- Try it -
Wherever a line of the data contains "with", copy that line.

- Recorded data -

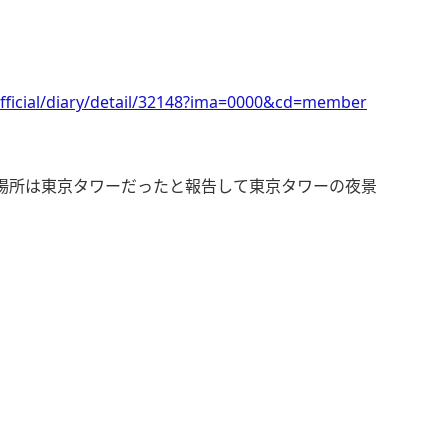
fficial/diary/detail/32148?ima=0000&cd=member
た場所は東京タワーだったと報告して東京タワーの夜景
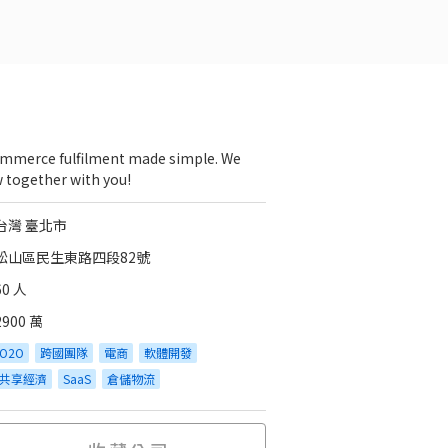
mmerce fulfilment made simple. We
 together with you!
台灣 臺北市
松山區民生東路四段82號
60 人
2900 萬
O2O
跨國團隊
電商
軟體開發
共享經濟
SaaS
倉儲物流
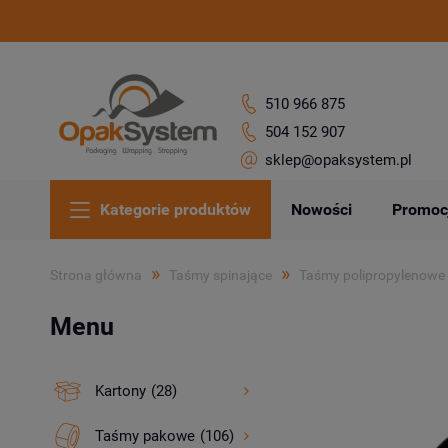
510 966 875
504 152 907
sklep@opaksystem.pl
Kategorie produktów
Nowości
Promoc
»
»
Strona główna
Taśmy spinające
Taśmy polipropylenowe
Menu
Kartony
(28)
Taśmy pakowe
(106)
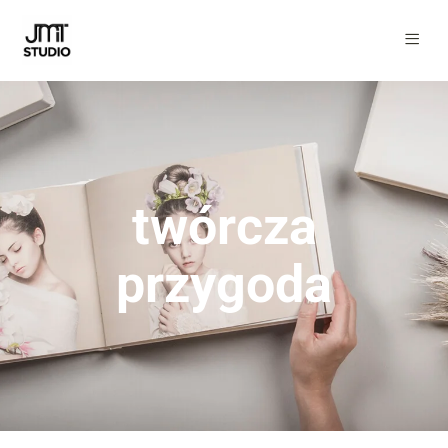
twórcza
przygoda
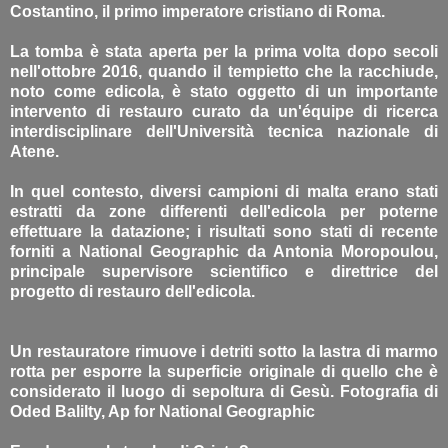
Costantino, il primo imperatore cristiano di Roma.
La tomba è stata aperta per la prima volta dopo secoli
nell'ottobre 2016, quando il tempietto che la racchiude,
noto come edicola, è stato oggetto di un importante
intervento di restauro curato da un'équipe di ricerca
interdisciplinare dell'Università tecnica nazionale di
Atene.
In quel contesto, diversi campioni di malta erano stati
estratti da zone differenti dell'edicola per poterne
effettuare la datazione; i risultati sono stati di recente
forniti a National Geographic da Antonia Moropoulou,
principale supervisore scientifico e direttrice del
progetto di restauro dell'edicola.
Un restauratore rimuove i detriti sotto la lastra di marmo
rotta per esporre la superficie originale di quello che è
considerato il luogo di sepoltura di Gesù. Fotografia di
Oded Balilty, Ap for National Geographic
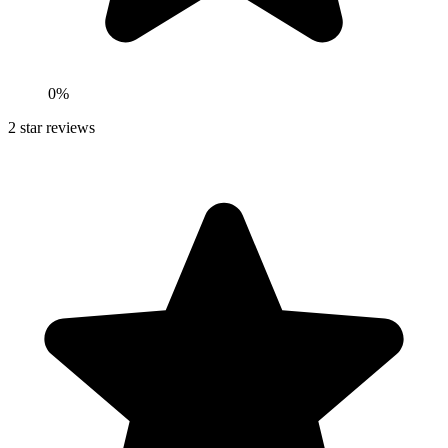
0
%
2
star reviews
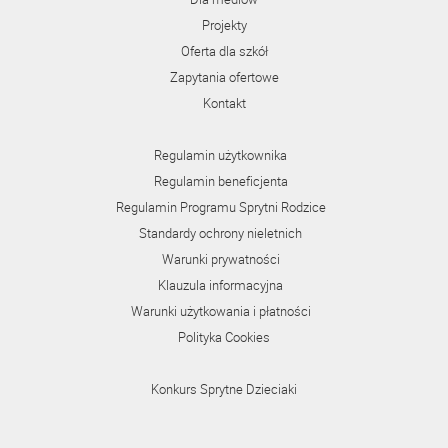
Projekty
Oferta dla szkół
Zapytania ofertowe
Kontakt
Regulamin użytkownika
Regulamin beneficjenta
Regulamin Programu Sprytni Rodzice
Standardy ochrony nieletnich
Warunki prywatności
Klauzula informacyjna
Warunki użytkowania i płatności
Polityka Cookies
Konkurs Sprytne Dzieciaki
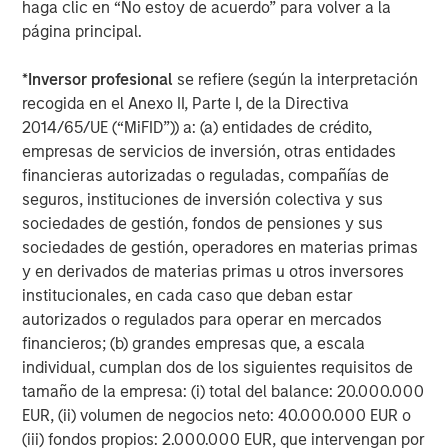
haga clic en “No estoy de acuerdo” para volver a la
emerging markets leading the way.
página principal.
Fiscal stimulus and an AI-driven capital expenditure
*
Inversor profesional
se refiere (según la interpretación
boom fueling demand.
recogida en el Anexo II, Parte I, de la Directiva
Most central banks are poised to cut or to be on
2014/65/UE (“MiFID”)) a: (a) entidades de crédito,
hold, supporting risk assets and credit.
empresas de servicios de inversión, otras entidades
financieras autorizadas o reguladas, compañías de
Sector-specific opportunities in securitized credit,
seguros, instituciones de inversión colectiva y sus
agency MBS, and emerging markets.
sociedades de gestión, fondos de pensiones y sus
sociedades de gestión, operadores en materias primas
The need for selectivity as heavy supply and
y en derivados de materias primas u otros inversores
shifting buyer bases test market resilience.
institucionales, en cada caso que deban estar
While investment grade and high yield corporates face
autorizados o regulados para operar en mercados
record issuance and tight spreads, and sovereigns
financieros; (b) grandes empresas que, a escala
contend with fiscal constraints, we see the best
individual, cumplan dos de los siguientes requisitos de
opportunities in securitized credit. In fact, our highest
tamaño de la empresa: (i) total del balance: 20.000.000
conviction for 2026 is in the securitized space—agency
EUR, (ii) volumen de negocios neto: 40.000.000 EUR o
and non-agency MBS, CMBS, and ABS. We believe these
(iii) fondos propios: 2.000.000 EUR, que intervengan por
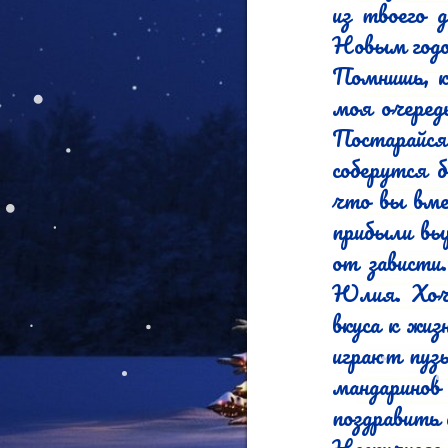
из твоего 
Новым годо
Помнишь, к
моя очеред
Постарайся
соберутся 
что вы вме
прибыли вы
от зависти
Юлия. Хоче
вкуса к жиз
играют пузы
мандаринов
поздравить 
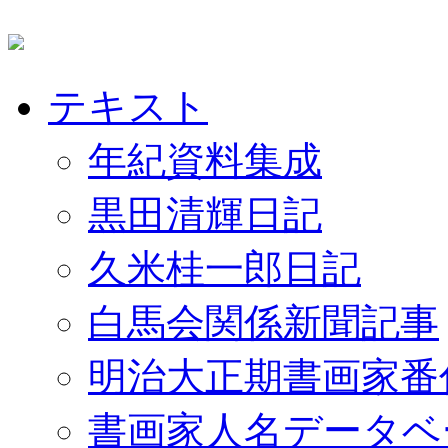
テキスト
年紀資料集成
黒田清輝日記
久米桂一郎日記
白馬会関係新聞記事
明治大正期書画家番
書画家人名データベ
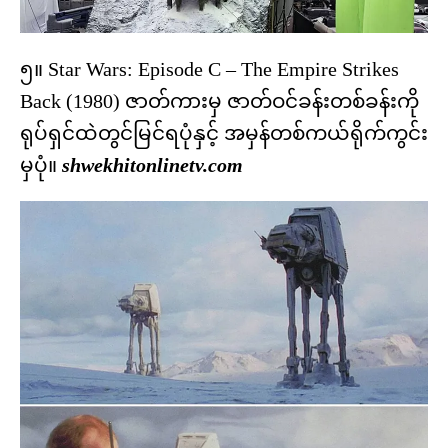
၅။ Star Wars: Episode C – The Empire Strikes
Back (1980) ဇာတ်ကားမှ ဇာတ်ဝင်ခန်းတစ်ခန်းကို
ရုပ်ရှင်ထဲတွင်မြင်ရပုံနှင့် အမှန်တစ်ကယ်ရိုက်ကွင်း
မှပုံ။
shwekhitonlinetv.com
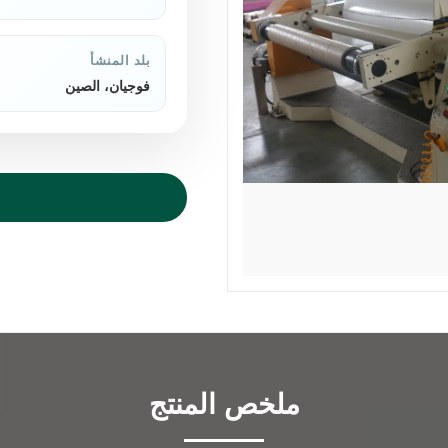
بلد المنشأ
فوجيان، الصين
ملخص المنتج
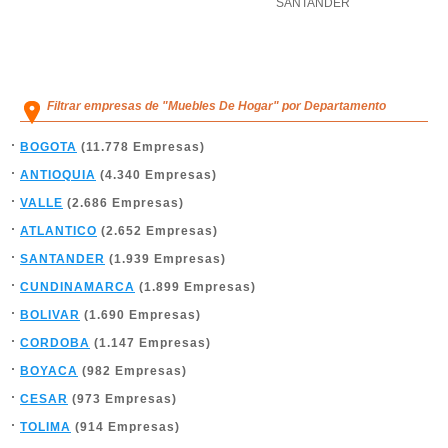
SANTANDER
Filtrar empresas de "Muebles De Hogar" por Departamento
BOGOTA
(11.778 Empresas)
ANTIOQUIA
(4.340 Empresas)
VALLE
(2.686 Empresas)
ATLANTICO
(2.652 Empresas)
SANTANDER
(1.939 Empresas)
CUNDINAMARCA
(1.899 Empresas)
BOLIVAR
(1.690 Empresas)
CORDOBA
(1.147 Empresas)
BOYACA
(982 Empresas)
CESAR
(973 Empresas)
TOLIMA
(914 Empresas)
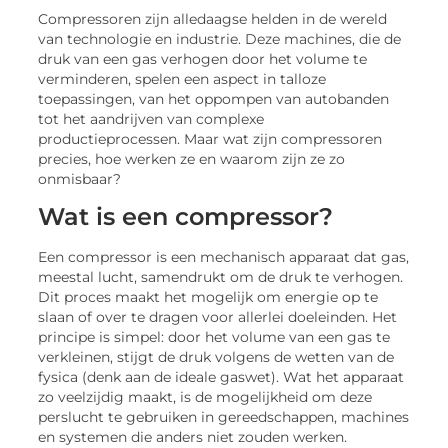
Compressoren zijn alledaagse helden in de wereld
van technologie en industrie. Deze machines, die de
druk van een gas verhogen door het volume te
verminderen, spelen een aspect in talloze
toepassingen, van het oppompen van autobanden
tot het aandrijven van complexe
productieprocessen. Maar wat zijn compressoren
precies, hoe werken ze en waarom zijn ze zo
onmisbaar?
Wat is een compressor?
Een compressor is een mechanisch apparaat dat gas,
meestal lucht, samendrukt om de druk te verhogen.
Dit proces maakt het mogelijk om energie op te
slaan of over te dragen voor allerlei doeleinden. Het
principe is simpel: door het volume van een gas te
verkleinen, stijgt de druk volgens de wetten van de
fysica (denk aan de ideale gaswet). Wat het apparaat
zo veelzijdig maakt, is de mogelijkheid om deze
perslucht te gebruiken in gereedschappen, machines
en systemen die anders niet zouden werken.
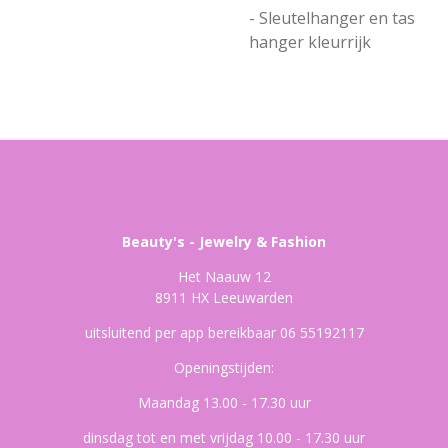
- Sleutelhanger en tas
hanger kleurrijk
Beauty's - Jewelry & Fashion
Het Naauw 12
8911 HX Leeuwarden
uitsluitend per app bereikbaar 06 55192117
Openingstijden:
Maandag 13.00 - 17.30 uur
dinsdag tot en met vrijdag 10.00 - 17.30 uur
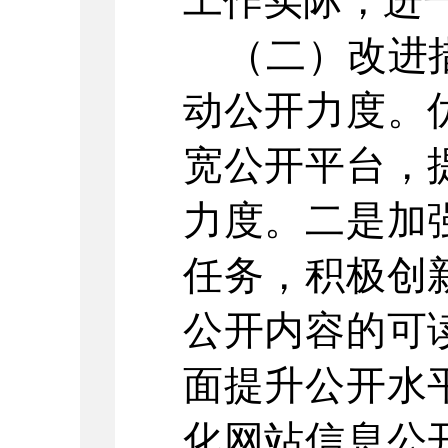
工作实际，进
（二）改进措
动公开力度。
宽公开平台，
力度。二是加
任务，积极创
公开内容的可
面提升公开水
化网站信息公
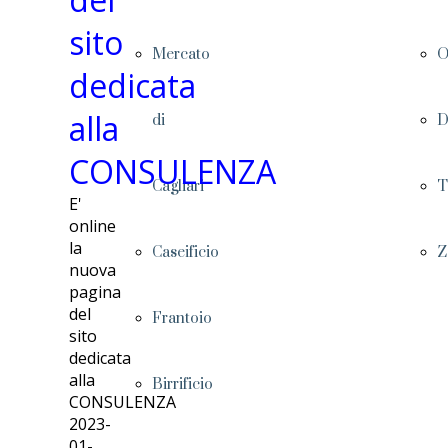
sito
Mercato
O
dedicata
alla
di
D
CONSULENZA
Cagliari
T
E'
online
la
Caseificio
Z
nuova
pagina
del
Frantoio
sito
dedicata
alla
Birrificio
CONSULENZA
2023-
01-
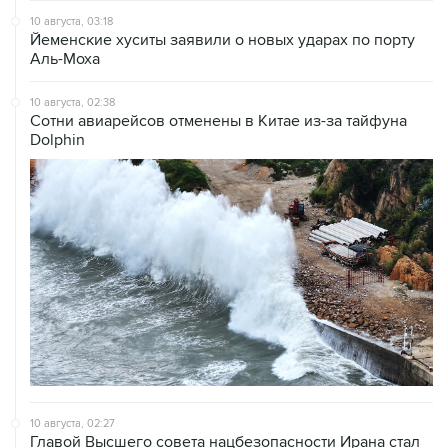
10 августа, 03:18
Йеменские хуситы заявили о новых ударах по порту
Аль-Моха
10 августа, 02:38
Сотни авиарейсов отменены в Китае из-за тайфуна
Dolphin
10 августа, 02:27
Главой Высшего совета нацбезопасности Ирана стал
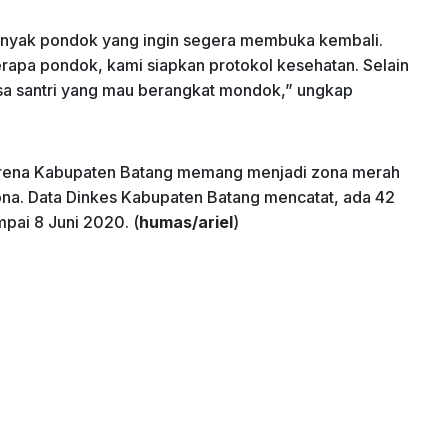
banyak pondok yang ingin segera membuka kembali.
rapa pondok, kami siapkan protokol kesehatan. Selain
ksa santri yang mau berangkat mondok,” ungkap
karena Kabupaten Batang memang menjadi zona merah
ona. Data Dinkes Kabupaten Batang mencatat, ada 42
pai 8 Juni 2020. (
humas/ariel
)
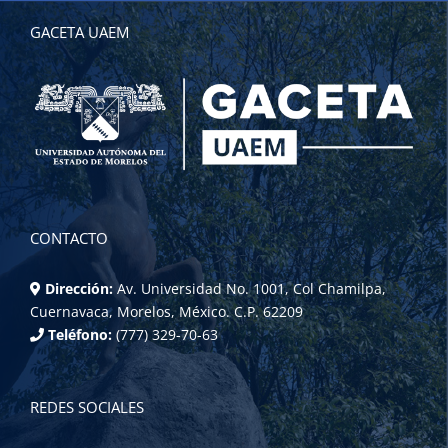
GACETA UAEM
CONTACTO
Dirección:
Av. Universidad No. 1001, Col Chamilpa,
Cuernavaca, Morelos, México. C.P. 62209
Teléfono:
(777) 329-70-63
REDES SOCIALES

- Response area -
 together with you!
contend with fiscal constraints, we see the best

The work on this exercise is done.